Option bytes are used to configure read/write protection, BOR level, software/hardware watchdog, and device reset behavior in standby or stop modes.
Compared with a typical project file, the default configuration for SRAM and ROM is shown below:
This indicates that the STM32F407 series typically uses four 16 KB Flash sectors, and SRAM uses 112 KB and 16 KB blocks. The 64 KB region mapped at 0x1000 0000 can be enabled, but that region is accessible only by the CPU via data access.
Bit-Banding
The Cortex-M4F memory map includes two bit-band regions. These regions map each word in the bit-band alias region to the corresponding bit in the bit-band region. Writing a word in the alias region performs a read-modify-write operation on the target bit in the bit-band region.
In STM32F4 devices, peripheral registers and SRAM are mapped into a bit-band region, enabling single-bit read/write operations. These operations apply only to Cortex-M4F accesses; they are not valid for other bus masters such as DMA.
The mapping between an alias word and a bit-band bit is given by the formula:
bit_word_addr = bit_band_base + (byte_offset * 32) + (bit_number * 4)
where:
- bit_word_addr is the address in the alias region that maps to the target bit
- bit_band_base is the start address of the alias region
- byte_offset is the byte offset of the target bit within the bit-band region
- bit_number is the bit position within the byte (0-7)
Example:
To map bit 2 of the byte at SRAM address 0x2000 0300 to the alias region:
0x22006008 = 0x22000000 + (0x300 * 32) + (2 * 4)

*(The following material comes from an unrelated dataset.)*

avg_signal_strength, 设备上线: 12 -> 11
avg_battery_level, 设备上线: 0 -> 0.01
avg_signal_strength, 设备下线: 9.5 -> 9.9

Writing to address 0x22006008 performs a read-modify-write on bit 2 of the byte at SRAM address 0x2000 0300. Reading from address 0x22006008 returns the bit value of that bit (0x01 for bit set, 0x00 for bit reset).
Bootstrap Configuration
The memory map is fixed: code starts at 0x0000 0000 (accessed through the ICode/DCode buses) and data starts at 0x2000 0000 (accessed via the system bus). The Cortex-M4F CPU always fetches the reset vector through the ICode bus, which means only the code region (typically Flash) can provide the initial bootstrap space. STM32F4 devices implement a mechanism to bootstrap from other memories such as internal SRAM.
In STM32F4 devices, three bootstrap modes can be selected via the BOOT[1:0] pins.

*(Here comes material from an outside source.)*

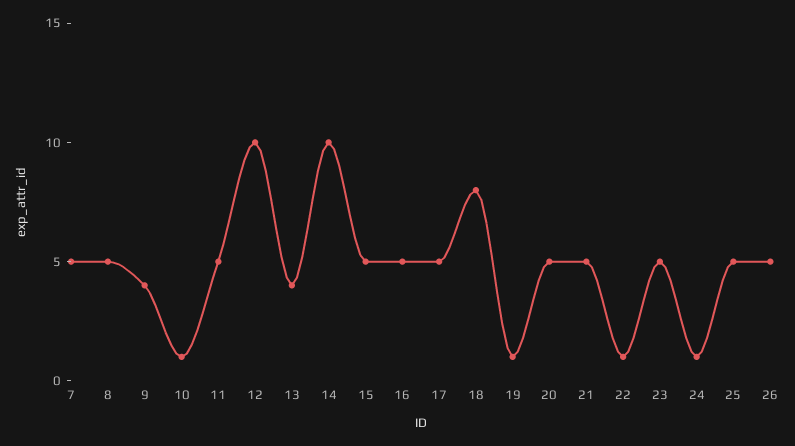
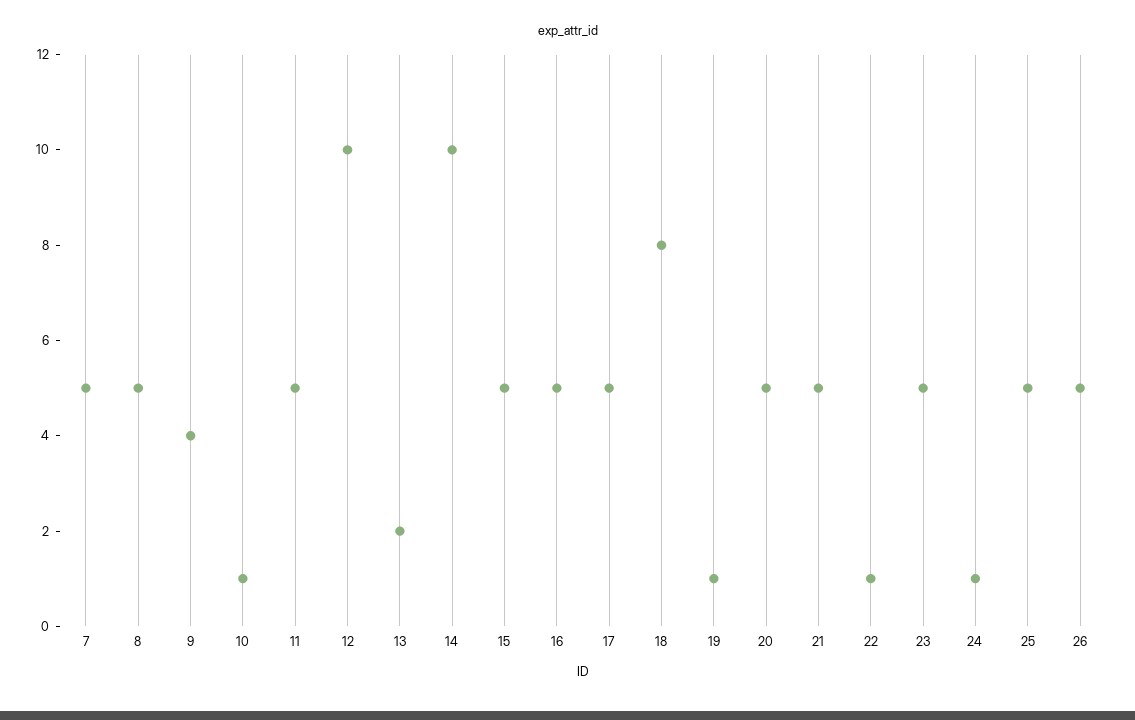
13: 4 -> 2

Typically, BOOT0 is pulled low on boards. During development, BOOT0 and BOOT1 can be driven to select boot from alternate memory, which can reduce Flash erase cycles and extend Flash endurance.
When booting from SRAM, application initialization must relocate the NVIC exception and interrupt vector table to the vector table and offset registers in SRAM.
After reset, the values on the BOOT pins are sampled on the fourth rising edge of SYSCLK. Users can select the desired bootstrap mode using BOOT1 and BOOT0 after reset. BOOT0 is a dedicated pin; BOOT1 is shared with a GPIO pin. Once BOOT1 is sampled, the corresponding GPIO pin becomes available for other uses.
BOOT pin values are also re-sampled when the device exits standby mode. Therefore, these pins must retain the required bootstrap configuration while the device is in standby. After the bootstrap sampling and any start-up delay, the CPU loads the stack pointer from address 0x0000 0000 and begins executing code at 0x0000 0004.
Embedded Bootloader
The embedded bootloader mode is used to reprogram Flash via the following serial interfaces:
- USART1 (PA9/PA10)
- USART3 (PB10/11 and PC10/11)
- CAN2 (PB5/13)
- USB OTG FS (PA11/12) in device mode (DFU: Device Firmware Upgrade)
USART peripherals run from the internal 16 MHz HSI oscillator, while CAN and USB OTG FS require an external clock (HSE) with a frequency multiple of 1 MHz (typically 4 MHz to 26 MHz).
The embedded bootloader code resides in the system memory and is programmed during device manufacture.